Сергеев иногда вспоминал чьи-то слова о том, что человек счастлив, когда утром с удовольствием идет на работу, а вечером с таким же чувством возвращается домой. Это казалось глупостью.
Работа осточертела.
Он давно осознал, что родился позже, чем следовало.
В тысяча девятьсот восемьдесят третьем году президент США Рональд Рейган публично обозвал Советский Союз империей зла. Ничтожный со всех точек зрения, бывший актер был прав. Но тем не менее даже в СССР имелись лакуны.
Человек, поднявшийся на определенную социальную ступеньку, оставался на ней до конца своих дней.
Владимир Иванович Сергеев принадлежал к подобной категории.
С ранней молодости он знал, чего хочет достичь. Образование он получил не здесь и не в Москве, где было больше пустословия, чем здравомыслия, а в Ленинграде.
Потратив неимоверные усилия, Сергеев выучился на математико-механическом факультете университета: пять лет студентом и три года аспирантом – написал и вовремя защитил кандидатскую диссертацию с апофеозным названием
«Квазиклассическая асимптотика
собственных функций псевдодифференциальных операторов
при наличии каустик произвольного типа».
Вернувшись на родину, он счастливо женился и устроился в местный университет с целью получить ученое звание и процветать, как положено представителю научной интеллигенции. Доцентское жалованье составляло триста двадцать рублей при инженерском сто десять и давало многие возможности.

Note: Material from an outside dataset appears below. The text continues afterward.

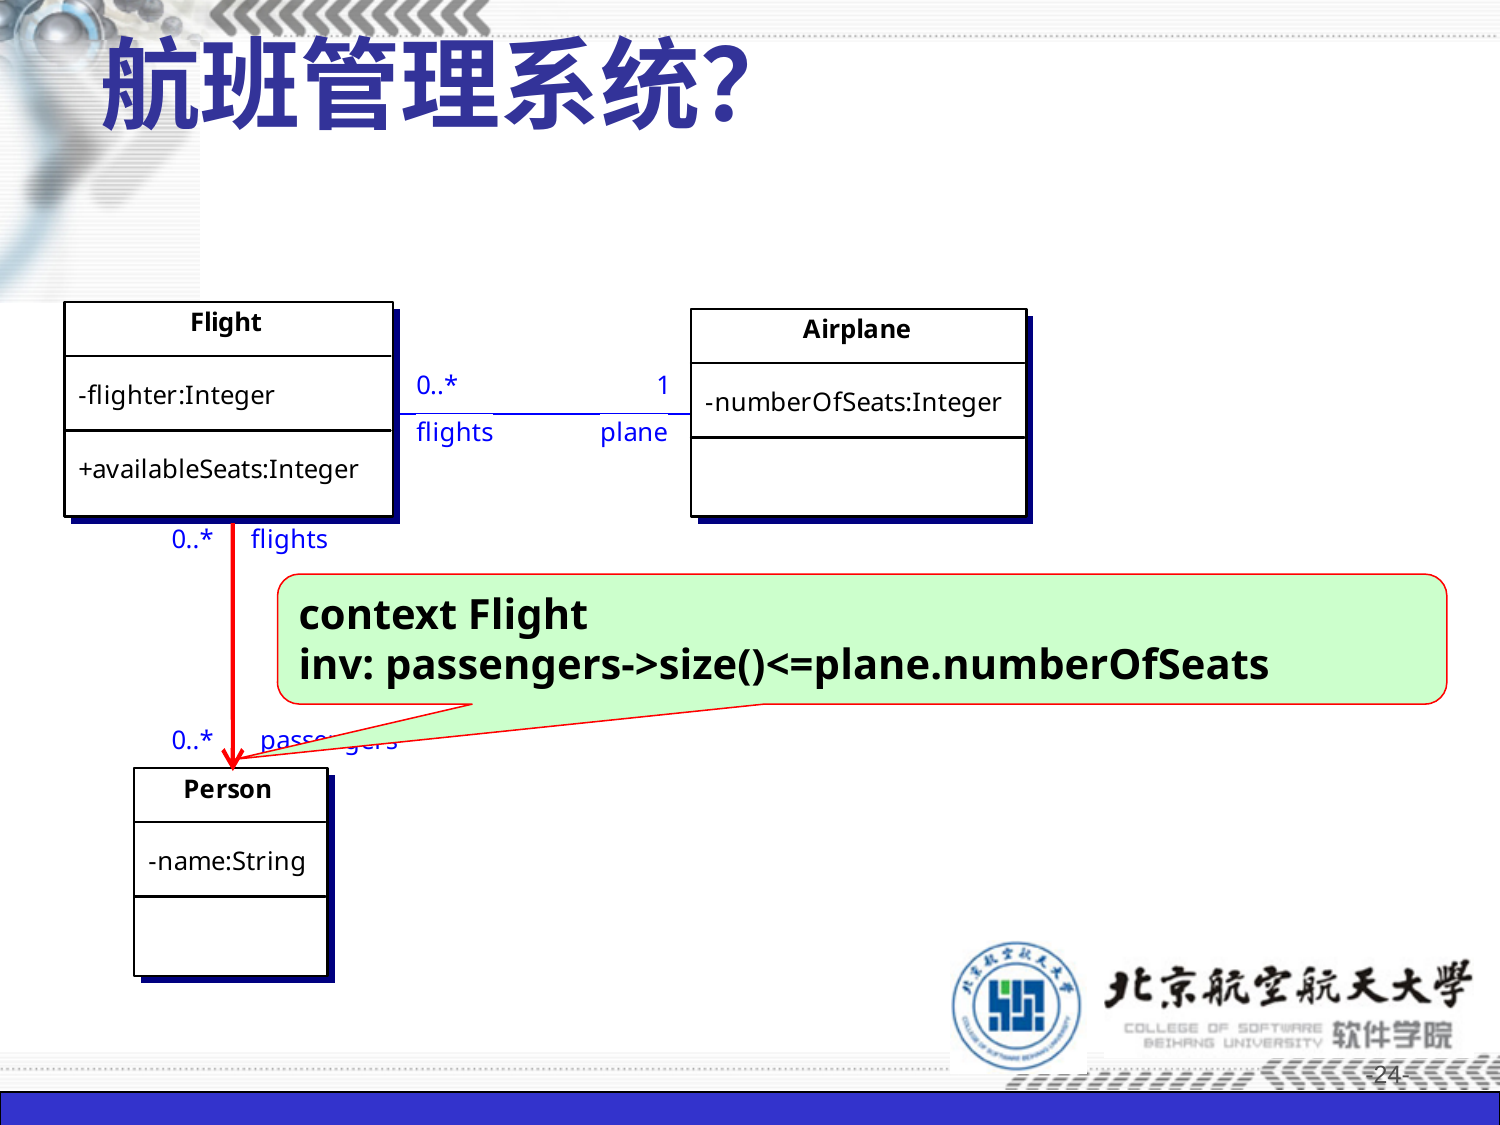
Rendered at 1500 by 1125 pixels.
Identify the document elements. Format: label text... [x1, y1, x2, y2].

Без проблем оставаясь доцентом, можно было спокойно написать докторскую, стать профессором и жить с полным размахом.
Кто-то, конечно, оставался бедным, жил на зарплату кондуктора, однако человек, потративший силы на создание самого себя, имел право не оглядываться на других.
Доцента Сергеев получил, но система рухнула.
Рухнула и семья, поскольку благополучие в браке имеет единичную корреляцию с благосостоянием.
Два десятка лет пролетели в чадной борьбе за существование. О докторской пришлось забыть: ее стоило писать немедленно после кандидатской, перерыв в занятиях наукой отбрасывал навсегда.
А Сергееву приходилось выживать, пытаясь найти более благоприятные места.
Сейчас, продолжая работать в системе образования – поскольку иных умений не имел – за полторы ставки в «академии» он получал сумму, на которую не мог купить комплект зимней резины.
Но тем не менее резину он имел, причем хорошую и на литых дисках. И машиной пользовался недешевой: динамичная «Церато» в полной комплектации была релизом не для россиян, привыкших к стеклоподъемникам с ручками, как у мясорубки.
Секрет возможностей был прост: Сергеев зарабатывал левым образом. Весьма опасным, но единственным оставшимся для достойной жизни.
В России взяток не брал только тот, кому их не дают.
В этой стране нельзя было заработать, можно только украсть.
Само собой, каждый человек выбирал для себя.
Но Сергеев не видел причин, по которым он должен жить как придется, а не как хочется.
Правда, лучший друг Асадуллин сейчас жил иначе.
До академии экономики и сервиса он заведовал кафедрой в аграрном «университете» и погорел на приемных экзаменах, выбранный мальчиком для битья. Радифа подставили на сумму ничтожную, но достаточную, и присудили условный срок.
Сейчас он боялся любой мелочи, отодвигающей снятие судимости.
Последняя закрывала жизненные блага вплоть до загранпаспорта.
Россиян убедили в том, что у страны имеются всего два страшных врага, разрушающих ее изнутри: взяточник-врач и взяточник-преподаватель.
«Бизнесмены», присвоившие право на общие недра, официально распоряжались нефтью и газом, заседали в Госдуме и считались уважаемыми гражданами. А нищих интеллигентов преследовали по всем правилам и считали, что стоит их уличить, разоблачить и пересажать, как наступит эпоха благоденствия.
И жить в России станет лучше, чем в Норвегии.
Норвегия приходила не случайно: читая на старших курсах курс социальной статистики, Сергеев рассматривал «индекс человеческого потенциала» – агрегатный показатель, суммирующий различные факторы и дающий представление об уровне жизни в стране. По значению этого индекса Норвегия стояла на первом месте в мире, обогнав и радикальные США и техногенную Японию.
Что касается бывшей шестой части суши, то ее ИЧП был чуть-чуть выше, чем у Зимбабве.